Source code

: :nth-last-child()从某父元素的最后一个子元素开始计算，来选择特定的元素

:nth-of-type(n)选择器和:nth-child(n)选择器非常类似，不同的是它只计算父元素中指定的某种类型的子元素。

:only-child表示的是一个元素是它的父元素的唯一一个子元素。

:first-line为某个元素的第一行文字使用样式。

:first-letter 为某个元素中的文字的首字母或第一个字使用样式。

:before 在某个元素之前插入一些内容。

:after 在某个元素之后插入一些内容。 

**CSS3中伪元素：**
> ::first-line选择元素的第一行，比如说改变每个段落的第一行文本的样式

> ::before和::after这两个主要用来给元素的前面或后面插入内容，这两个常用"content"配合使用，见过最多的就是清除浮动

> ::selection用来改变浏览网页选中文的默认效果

+--

Problem details: How many lines of the entries contain the string "first", matching case exactly? Reply with the number only.

Written solution: 3